Appendix 1

Basic types

A value in R is an instance of one of three basic types, each encoding a fundamentally different type of information: numeric encoding numbers; logical encoding truth values (also known as Boolean values); and character encoding text. Each type has its characteristics and related operations, as discussed below.

Numeric

The numeric type represents numbers (both integers and reals).

a_number <- 1.41
is.numeric(a_number)
## [1] TRUE
is.integer(a_number)
## [1] FALSE
is.double(a_number) # i.e., is real
## [1] TRUE

Base numeric operators.

Operator Meaning Example Output
+ Plus 5+2 7
- Minus 5-2 3
* Product 5*2 10
/ Division 5/2 2.5
%/% Integer division 5%/%2 2
%% Module 5%%2 1
^ Power 5^2 25

Some pre-defined functions in R:

abs(-2) # Absolute value
## [1] 2
ceiling(3.475) # Upper round
## [1] 4
floor(3.475) # Lower round
## [1] 3
trunc(5.99) # Truncate
## [1] 5
log10(100) # Logarithm 10
## [1] 2
log(exp(2)) # Natural logarithm and e
## [1] 2

Use simple brackets to specify the order of execution.
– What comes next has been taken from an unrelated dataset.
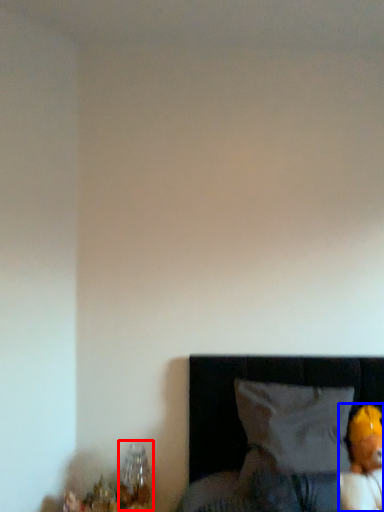
Question: Which of the following is the closest to the observer, table lamp (highlighted by a red box) or toy (highlighted by a blue box)?

Choices:
 (A) table lamp
 (B) toy

Answer: (B)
If not specified the default order is: rise to power first, then multiplication and division, sum and subtraction last.

a_number <- 1
(a_number + 2) * 3
## [1] 9
a_number + (2 * 3)
## [1] 7
a_number + 2 * 3
## [1] 7

The object NaN (Not a Number) is returned by R when the result of an operation is not a number.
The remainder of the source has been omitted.